Emily tasted fever medicine on her tongue.

Her hoodie clung damply to the back of her neck.

The thermometer sat on the table near the bottle of pills, still blinking 40°C like a tiny plastic witness.

Daniel stood in front of her, breathing hard, his face red from anger instead of illness.

“Where’s dinner?” he shouted.

Emily blinked at him through the heat pressing behind her eyes.

For hours, she had been trying to keep herself upright.

At 5:18 p.m., she had texted him that she was too sick to cook.

At 5:19, she had asked him to order soup, pizza, anything that did not require her to stand over a stove while her body burned.

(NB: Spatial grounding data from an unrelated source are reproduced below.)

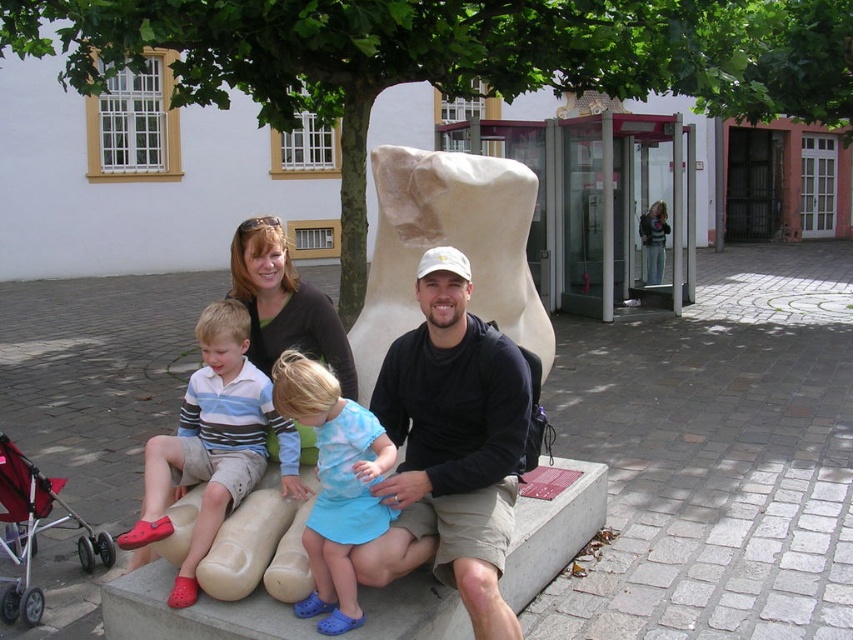
Question: Is matte black shirt at center positioned at the back of black matte shirt at center?

Choices:
 (A) no
 (B) yes

Answer: (A)

Question: Does matte black shirt at center lie in front of blue fabric dress at center?

Choices:
 (A) yes
 (B) no

Answer: (A)

Question: Which point is farther to the camera?

Choices:
 (A) black matte shirt at center
 (B) striped cotton shirt at left
 (C) red fabric stroller at lower left
 (D) blue fabric dress at center

Answer: (C)

Question: Where is striped cotton shirt at left located in relation to blue fabric dress at center in the image?

Choices:
 (A) right
 (B) left

Answer: (B)

Question: Which of the following is the closest to the observer?

Choices:
 (A) (256, 465)
 (B) (347, 84)
 (C) (312, 420)

Answer: (C)

Question: Estimate the real-world distances between objects in this image. Which object is farther from the blue fabric dress at center?

Choices:
 (A) black matte shirt at center
 (B) matte black shirt at center
 (C) green leafy tree at upper center

Answer: (C)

At 6:07, he had read the message.

He had not replied.

Now he was standing in their kitchen like an empty table was a personal insult.

“I couldn’t stand,” Emily whispered.

Her voice scraped her throat.

“I asked you to order something.”

Daniel’s eyes flicked toward the dining room.

His mother, Gloria, was standing there in her silk robe, one hand on the back of a chair.

She was not shocked.

That was what Emily noticed first.

Gloria looked entertained.

The dining room lights were warm and expensive, the kind Daniel liked to leave on when his mother visited because he thought they made the house look like success.

A small American flag outside the front porch tapped softly in the night wind, visible through the window over the sink.

The refrigerator hummed.

A neighbor’s car door closed somewhere down the street.